WHAT NEEDS TO BE DONE:
Copy each line from the listing below where the word "נזילות" shows up.

== == ==

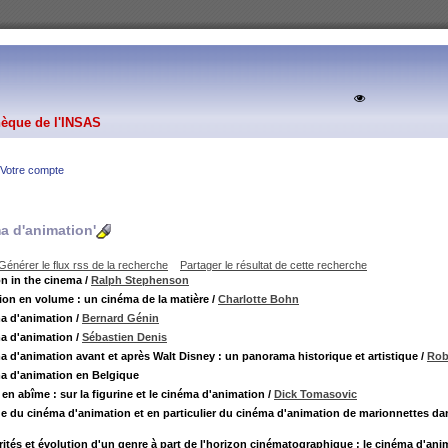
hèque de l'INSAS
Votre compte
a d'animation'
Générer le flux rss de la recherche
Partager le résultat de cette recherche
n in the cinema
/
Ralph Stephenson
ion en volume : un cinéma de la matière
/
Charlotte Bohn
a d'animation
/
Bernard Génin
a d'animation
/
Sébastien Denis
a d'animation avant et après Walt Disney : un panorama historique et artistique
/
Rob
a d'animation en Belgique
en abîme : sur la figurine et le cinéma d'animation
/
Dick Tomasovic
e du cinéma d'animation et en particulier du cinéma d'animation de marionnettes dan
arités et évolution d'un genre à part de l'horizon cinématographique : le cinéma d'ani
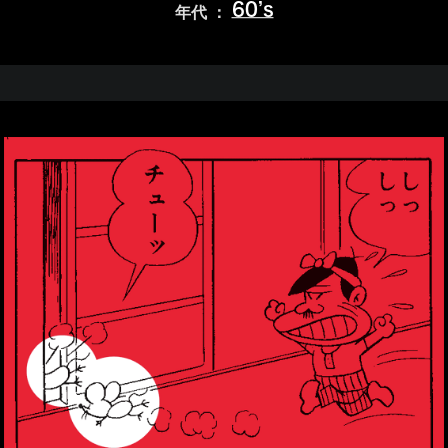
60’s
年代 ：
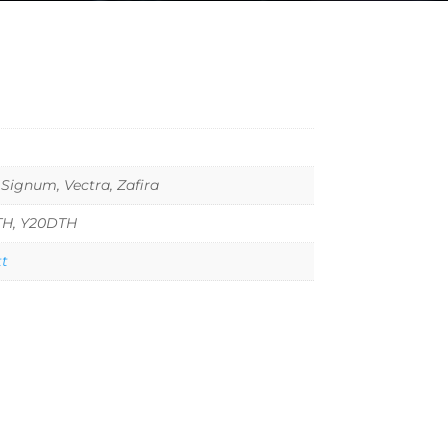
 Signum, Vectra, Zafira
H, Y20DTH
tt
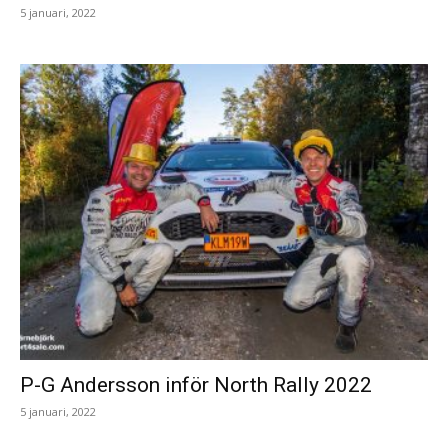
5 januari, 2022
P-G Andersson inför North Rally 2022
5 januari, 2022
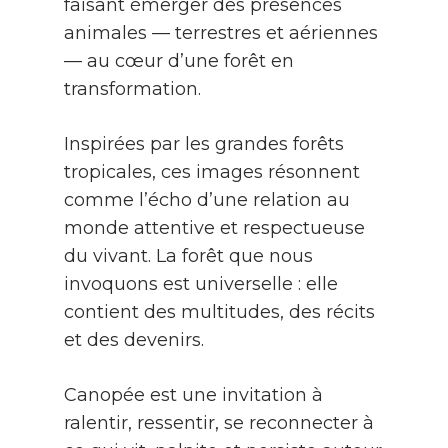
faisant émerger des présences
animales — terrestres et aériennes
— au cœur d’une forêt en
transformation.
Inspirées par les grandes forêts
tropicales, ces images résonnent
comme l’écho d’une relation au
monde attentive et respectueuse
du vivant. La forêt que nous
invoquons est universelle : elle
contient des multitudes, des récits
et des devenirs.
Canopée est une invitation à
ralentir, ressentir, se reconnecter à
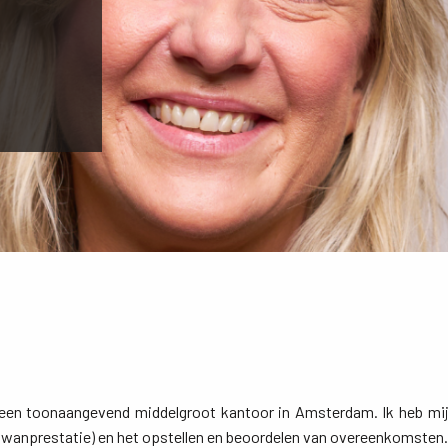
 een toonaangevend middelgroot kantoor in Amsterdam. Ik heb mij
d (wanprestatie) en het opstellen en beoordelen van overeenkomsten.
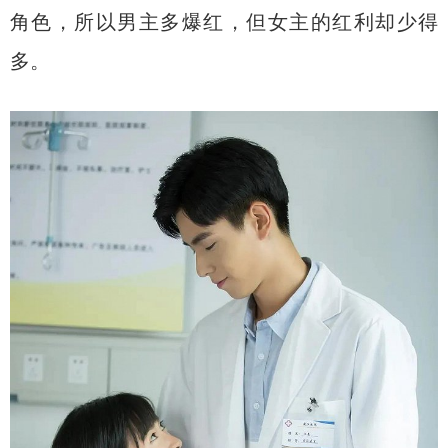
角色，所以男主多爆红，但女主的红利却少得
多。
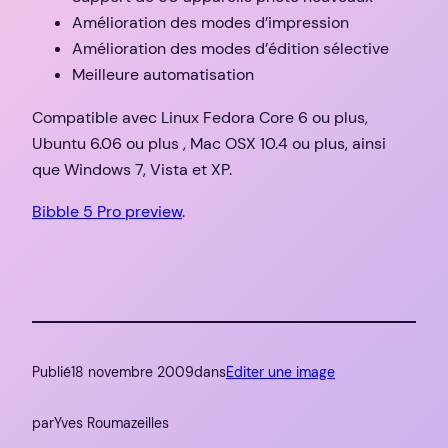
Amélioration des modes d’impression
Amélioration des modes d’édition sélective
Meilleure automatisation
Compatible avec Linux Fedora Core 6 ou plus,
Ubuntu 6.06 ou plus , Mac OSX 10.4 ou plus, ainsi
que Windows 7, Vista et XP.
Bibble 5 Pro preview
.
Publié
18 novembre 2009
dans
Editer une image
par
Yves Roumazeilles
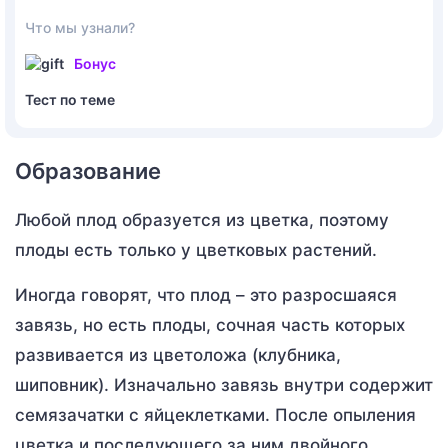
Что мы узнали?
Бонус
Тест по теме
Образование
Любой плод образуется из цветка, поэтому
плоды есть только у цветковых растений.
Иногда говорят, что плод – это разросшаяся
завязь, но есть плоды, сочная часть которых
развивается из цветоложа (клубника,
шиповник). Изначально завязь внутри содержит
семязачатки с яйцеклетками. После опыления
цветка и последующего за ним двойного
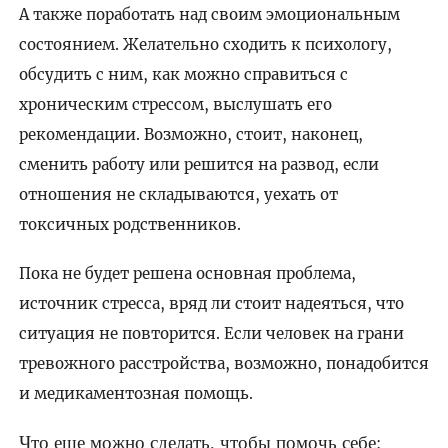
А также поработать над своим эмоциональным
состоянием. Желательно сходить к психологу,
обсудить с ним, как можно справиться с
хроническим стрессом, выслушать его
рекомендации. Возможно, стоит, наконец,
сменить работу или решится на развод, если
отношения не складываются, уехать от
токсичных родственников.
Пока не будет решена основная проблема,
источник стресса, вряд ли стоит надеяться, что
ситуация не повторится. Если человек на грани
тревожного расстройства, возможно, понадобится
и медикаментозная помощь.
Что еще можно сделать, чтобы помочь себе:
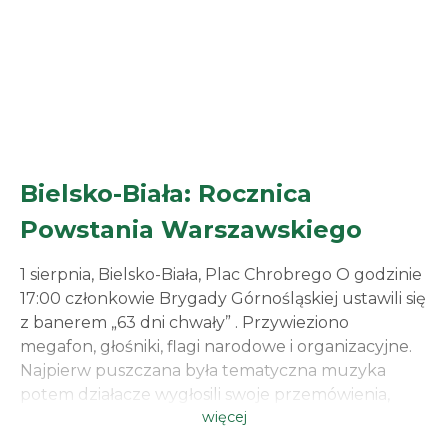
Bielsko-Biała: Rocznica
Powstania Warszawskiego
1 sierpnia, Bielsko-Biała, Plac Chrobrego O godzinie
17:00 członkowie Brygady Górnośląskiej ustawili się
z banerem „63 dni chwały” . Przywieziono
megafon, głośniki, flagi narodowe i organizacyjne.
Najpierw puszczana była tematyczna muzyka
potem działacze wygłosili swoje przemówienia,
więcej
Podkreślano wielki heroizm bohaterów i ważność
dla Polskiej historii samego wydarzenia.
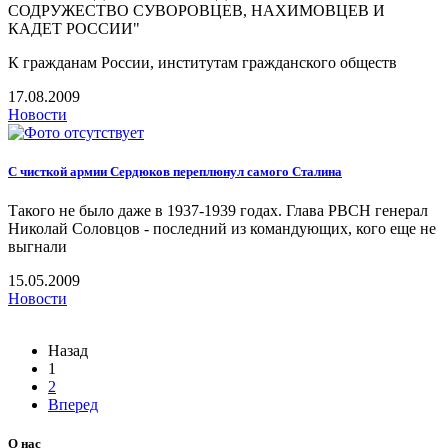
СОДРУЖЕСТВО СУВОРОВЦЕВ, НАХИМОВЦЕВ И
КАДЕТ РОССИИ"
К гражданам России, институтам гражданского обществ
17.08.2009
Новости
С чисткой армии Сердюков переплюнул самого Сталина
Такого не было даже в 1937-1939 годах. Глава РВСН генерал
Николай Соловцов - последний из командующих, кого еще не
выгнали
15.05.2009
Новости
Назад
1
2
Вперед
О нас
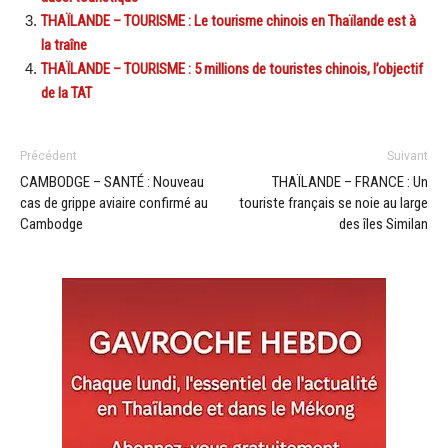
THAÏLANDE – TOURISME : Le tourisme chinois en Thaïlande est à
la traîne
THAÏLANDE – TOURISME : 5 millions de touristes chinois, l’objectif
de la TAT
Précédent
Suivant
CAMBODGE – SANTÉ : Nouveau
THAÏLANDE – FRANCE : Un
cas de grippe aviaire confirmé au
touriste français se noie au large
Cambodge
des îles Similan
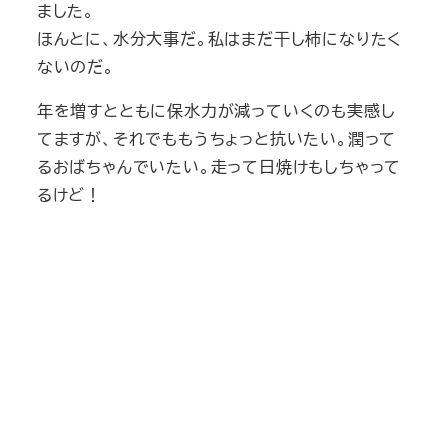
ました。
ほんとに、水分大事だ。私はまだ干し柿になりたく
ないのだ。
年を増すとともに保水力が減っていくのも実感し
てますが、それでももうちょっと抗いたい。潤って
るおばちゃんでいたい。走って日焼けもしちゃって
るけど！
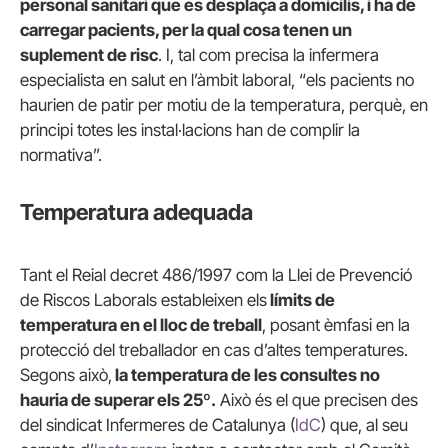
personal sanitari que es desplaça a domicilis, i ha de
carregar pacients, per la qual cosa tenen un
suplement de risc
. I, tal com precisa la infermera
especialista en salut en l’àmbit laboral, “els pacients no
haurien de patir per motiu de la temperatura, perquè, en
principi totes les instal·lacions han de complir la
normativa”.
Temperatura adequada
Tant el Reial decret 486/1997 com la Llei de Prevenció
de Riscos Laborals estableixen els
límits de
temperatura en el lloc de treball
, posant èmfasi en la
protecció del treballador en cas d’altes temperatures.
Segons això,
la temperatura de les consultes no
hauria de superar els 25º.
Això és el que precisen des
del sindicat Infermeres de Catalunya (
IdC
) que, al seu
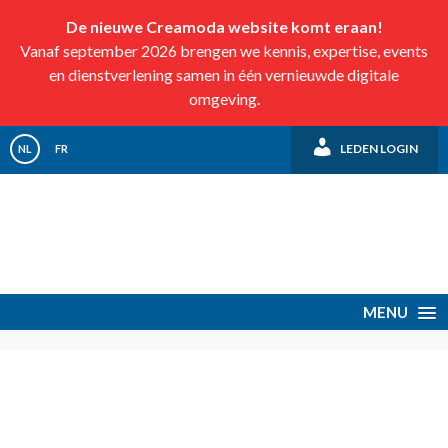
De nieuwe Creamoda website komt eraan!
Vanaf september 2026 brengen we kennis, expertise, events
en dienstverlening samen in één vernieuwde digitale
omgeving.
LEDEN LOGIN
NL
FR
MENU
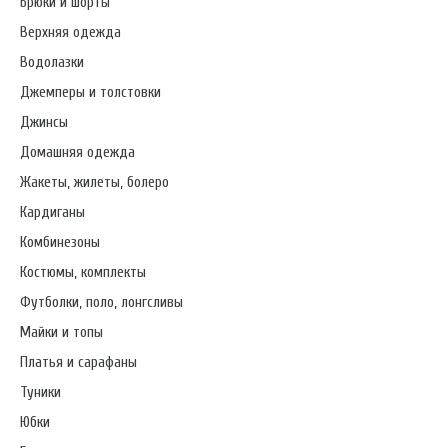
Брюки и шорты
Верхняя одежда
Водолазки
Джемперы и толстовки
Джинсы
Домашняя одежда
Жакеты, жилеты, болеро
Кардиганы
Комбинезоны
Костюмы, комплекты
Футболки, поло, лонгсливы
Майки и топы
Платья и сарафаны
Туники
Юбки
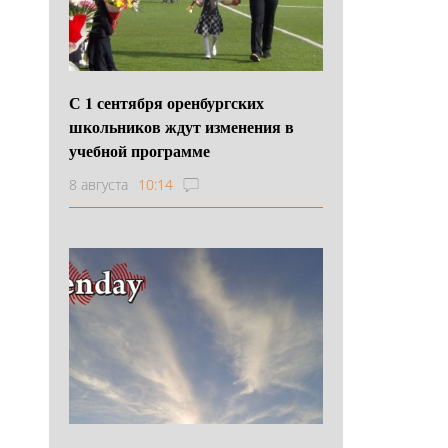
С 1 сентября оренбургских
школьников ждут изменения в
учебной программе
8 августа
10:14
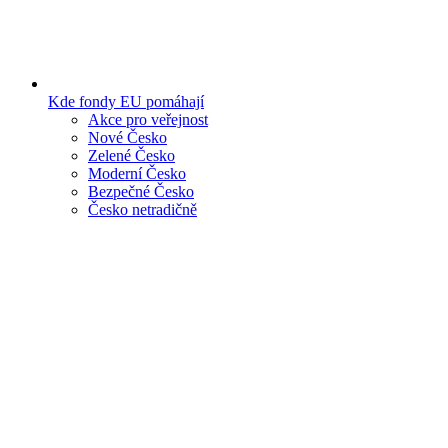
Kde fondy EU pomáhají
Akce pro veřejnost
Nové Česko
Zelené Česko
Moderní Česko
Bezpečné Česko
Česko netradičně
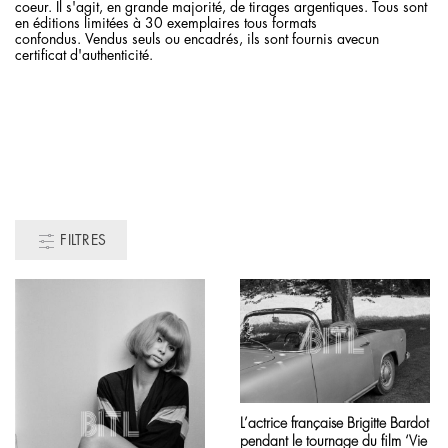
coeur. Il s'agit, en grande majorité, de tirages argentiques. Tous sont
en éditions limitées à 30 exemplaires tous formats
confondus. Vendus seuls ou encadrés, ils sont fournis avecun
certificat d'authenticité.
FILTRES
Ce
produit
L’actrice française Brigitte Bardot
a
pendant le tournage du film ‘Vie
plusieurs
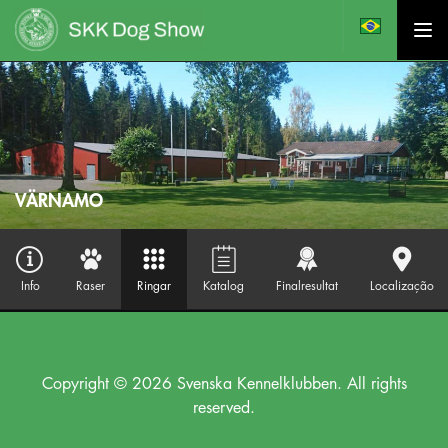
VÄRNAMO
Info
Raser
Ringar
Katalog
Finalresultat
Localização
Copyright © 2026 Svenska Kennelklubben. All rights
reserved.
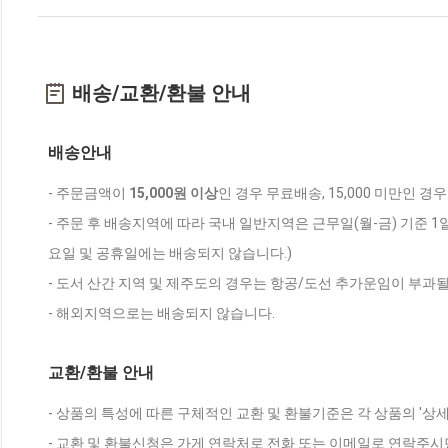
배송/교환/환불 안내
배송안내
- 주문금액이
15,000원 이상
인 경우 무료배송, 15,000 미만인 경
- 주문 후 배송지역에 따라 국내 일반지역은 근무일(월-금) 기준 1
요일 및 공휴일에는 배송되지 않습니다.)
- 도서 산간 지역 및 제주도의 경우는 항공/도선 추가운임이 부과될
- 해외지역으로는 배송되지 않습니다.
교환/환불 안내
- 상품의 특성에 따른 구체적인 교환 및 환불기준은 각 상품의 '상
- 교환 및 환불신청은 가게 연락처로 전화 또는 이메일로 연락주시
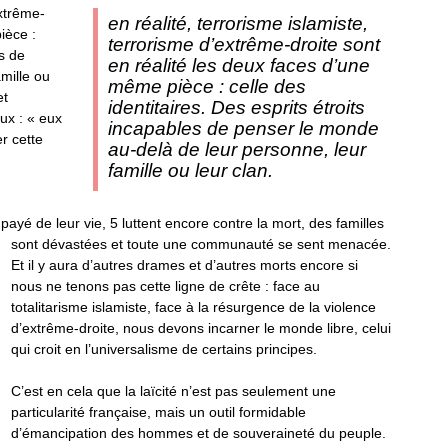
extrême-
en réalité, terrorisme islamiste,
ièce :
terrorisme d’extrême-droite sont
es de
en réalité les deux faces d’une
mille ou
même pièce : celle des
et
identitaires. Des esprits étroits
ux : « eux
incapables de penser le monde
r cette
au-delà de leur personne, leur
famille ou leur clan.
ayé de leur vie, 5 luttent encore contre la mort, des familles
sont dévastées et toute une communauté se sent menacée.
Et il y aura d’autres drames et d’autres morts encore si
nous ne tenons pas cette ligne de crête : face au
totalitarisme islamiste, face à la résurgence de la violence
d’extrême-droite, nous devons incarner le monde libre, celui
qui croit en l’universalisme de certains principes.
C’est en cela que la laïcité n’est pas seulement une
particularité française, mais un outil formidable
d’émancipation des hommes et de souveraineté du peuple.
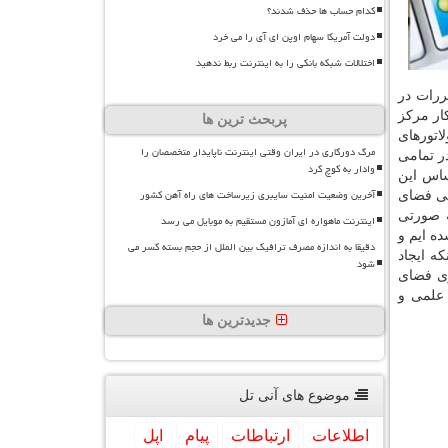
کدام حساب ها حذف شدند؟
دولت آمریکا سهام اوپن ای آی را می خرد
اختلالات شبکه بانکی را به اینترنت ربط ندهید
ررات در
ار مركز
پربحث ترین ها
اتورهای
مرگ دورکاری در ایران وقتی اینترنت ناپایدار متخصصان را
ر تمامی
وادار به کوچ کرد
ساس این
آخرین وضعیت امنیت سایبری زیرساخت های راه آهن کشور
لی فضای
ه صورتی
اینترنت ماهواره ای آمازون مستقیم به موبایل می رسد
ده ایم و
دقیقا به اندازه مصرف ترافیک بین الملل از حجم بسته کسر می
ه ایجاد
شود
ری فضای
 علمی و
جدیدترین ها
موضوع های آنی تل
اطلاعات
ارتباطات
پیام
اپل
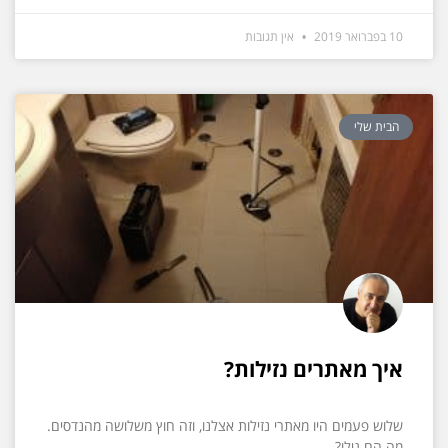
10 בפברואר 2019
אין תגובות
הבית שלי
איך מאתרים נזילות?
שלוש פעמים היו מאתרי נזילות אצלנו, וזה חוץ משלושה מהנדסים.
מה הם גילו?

== == ==

EXPECTED ANSWER:
איך מאתרים נזילות?
שלוש פעמים היו מאתרי נזילות אצלנו, וזה חוץ משלושה מהנדסים.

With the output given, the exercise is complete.